▶ _PROMPT_: Copy every line of the records below word for word, leaving out the pictures.

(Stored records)

*****

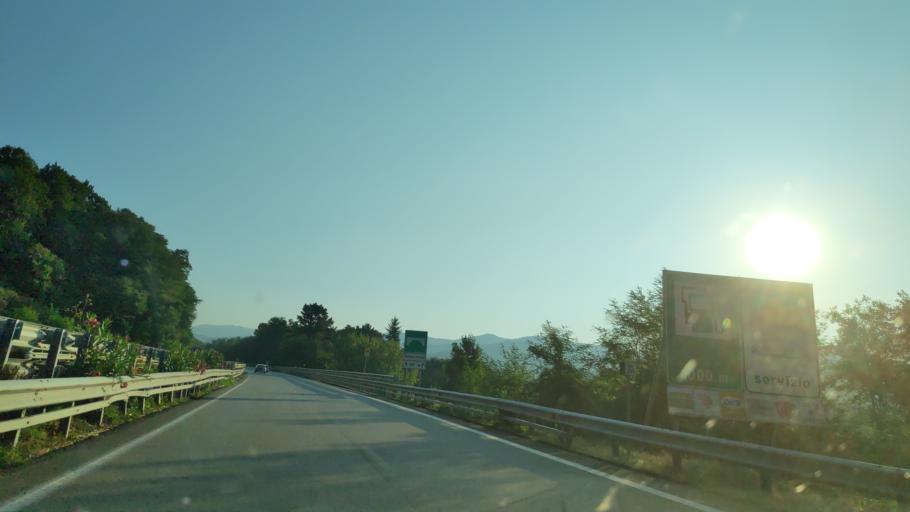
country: IT
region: Calabria
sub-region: Provincia di Cosenza
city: Marzi
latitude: 39.1795
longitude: 16.2996
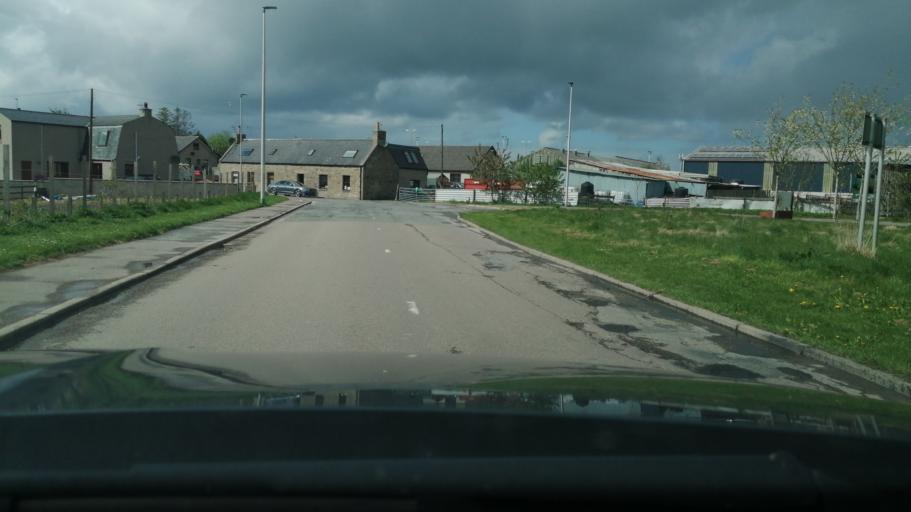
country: GB
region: Scotland
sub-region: Moray
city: Keith
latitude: 57.5376
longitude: -2.9444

*****

▶ _OUTPUT FOR THIS TASK_:
country: IT
region: Calabria
sub-region: Provincia di Cosenza
city: Marzi
latitude: 39.1795
longitude: 16.2996
country: GB
region: Scotland
sub-region: Moray
city: Keith
latitude: 57.5376
longitude: -2.9444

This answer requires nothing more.